项目总结/摘要 目前批准的免疫检查点抑制剂（ICI）已经彻底改变了癌症治疗。但大多数 由于原发性或获得性耐药性，患者对这些治疗没有反应。识别新的免疫 调节剂和开发靶向这些分子的治疗剂是免疫肿瘤学的当前焦点。我们 已经发现分泌型磷脂酶A2 PLA 2G 2D在各种人类肿瘤中高度表达， 与经典检查点如CTLA-4、PD-1和PD-L1正相关。PLA 2G 2D强效 减少树突细胞功能，抑制T细胞活性，并促进巨噬细胞M2极化。 因此，使用基因工程改造的功能丧失或获得小鼠的研究表明，PLA 2G 2D 强烈增强肿瘤生长，表明PLA 2G 2D是一种新的、可靶向的肿瘤检查点。 免疫疗法。
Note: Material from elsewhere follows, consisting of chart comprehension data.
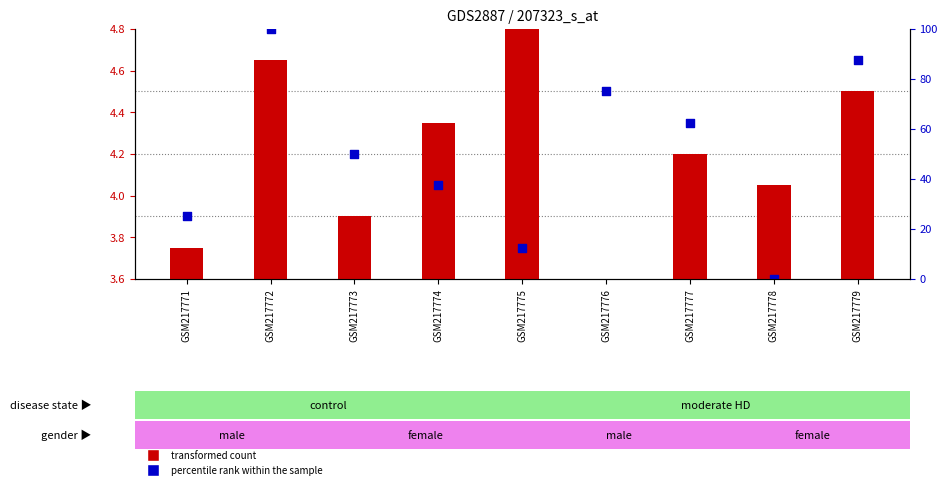

What is the total value across all series at GSM217772?

9.4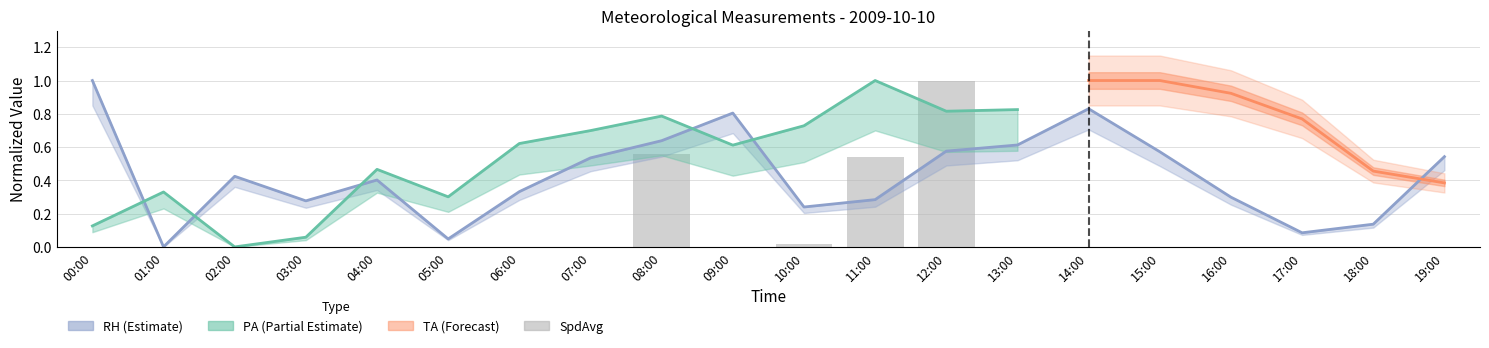

What is the greatest value displayed?

1.0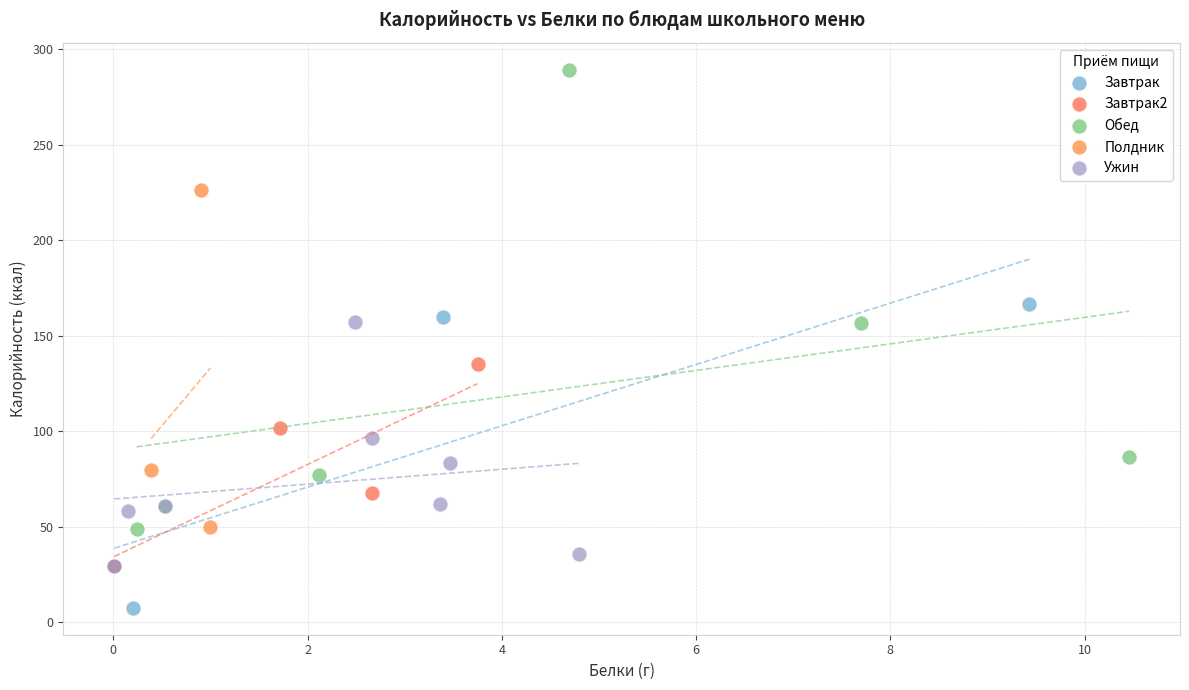

Which series has the widest spread of Y values?

Обед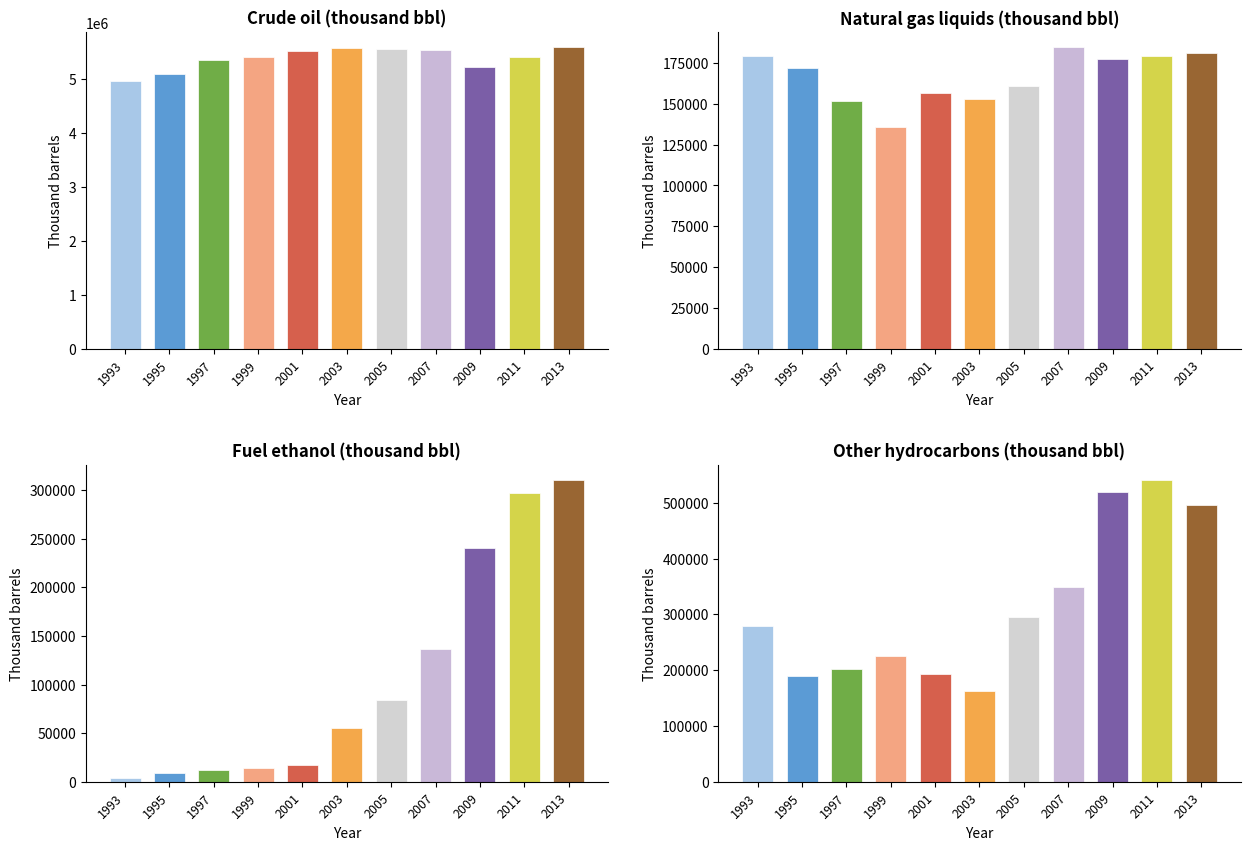

At which label does Fuel ethanol reach its peak?

2013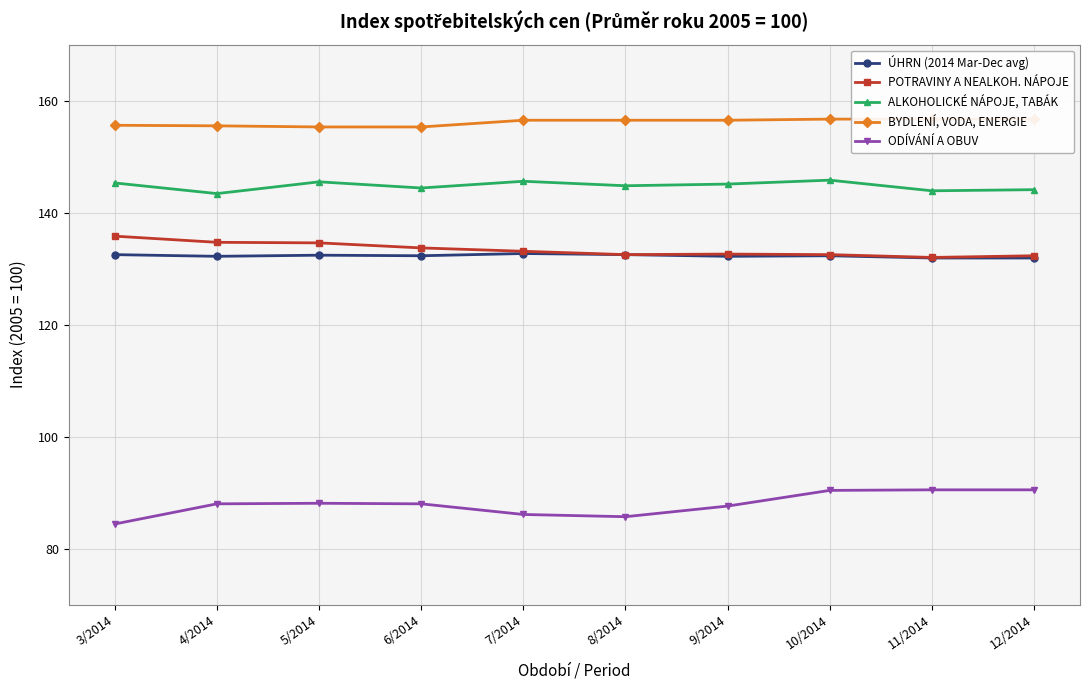

At which label does BYDLENÍ, VODA, ENERGIE reach its peak?

10/2014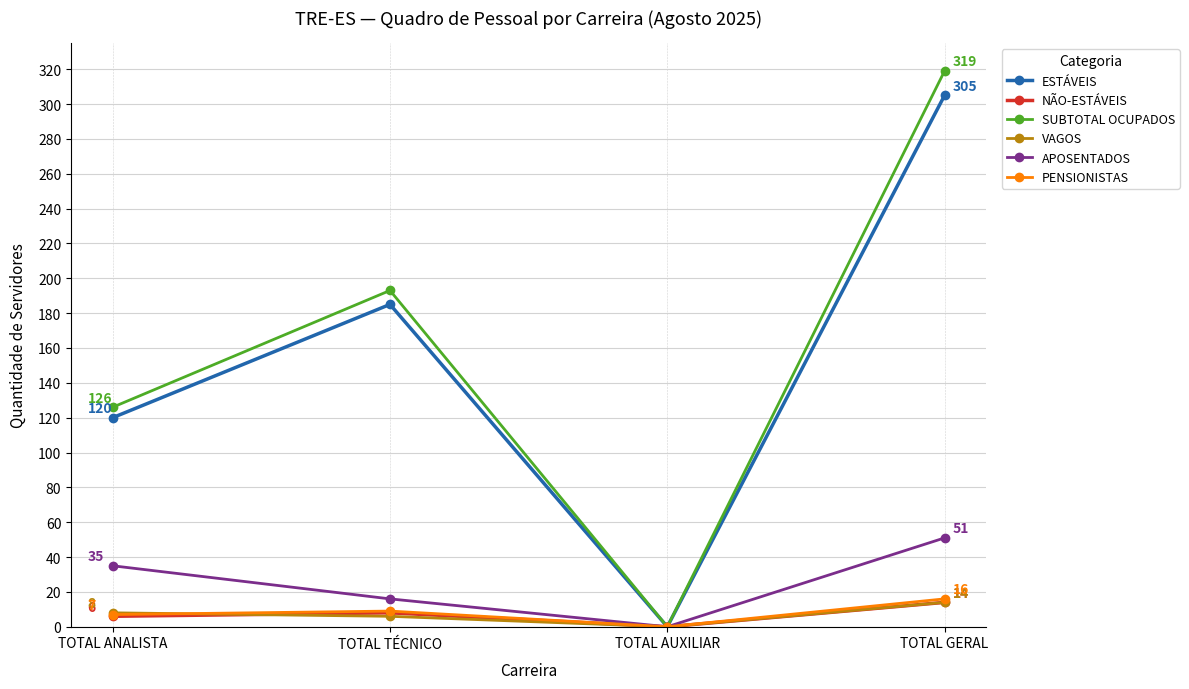

What is the difference between the second highest and minimum values in the APOSENTADOS series?

35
我们已经产生了700多个抗PLA 2G 2D单克隆抗体，并使用一系列 在体外生化和免疫细胞功能测定中，我们已经确定了39种主要的功能阻断剂， 候选人该提案旨在评估5种功能最强的药物的抗肿瘤疗效 候选物（其不与小鼠PLA 2G 2D交叉反应），单独和与现有ICI组合，使用 转基因PLA 2G 2D-人源化小鼠中的同基因肿瘤模型。我们还将评估抗PLA 2G 2D 改变肿瘤免疫谱和组织学评估PLA 2G 2D蛋白在各种人中的表达 肿瘤使用我们的候选药物（目标1）。目标1中确定的最佳候选药物将接受 食蟹猴非GLP最大耐受剂量毒性和毒代动力学评价（目的2）。 总的来说，该提案的成功执行将使我们能够提名我们的最终铅分子， 开始IND赋能研究，作为后续II期SBIR提案的一部分。最终，一种有效的治疗方法 抗PLA 2G 2D抗体将构成对目前可用的ICI具有抗性的患者的新治疗。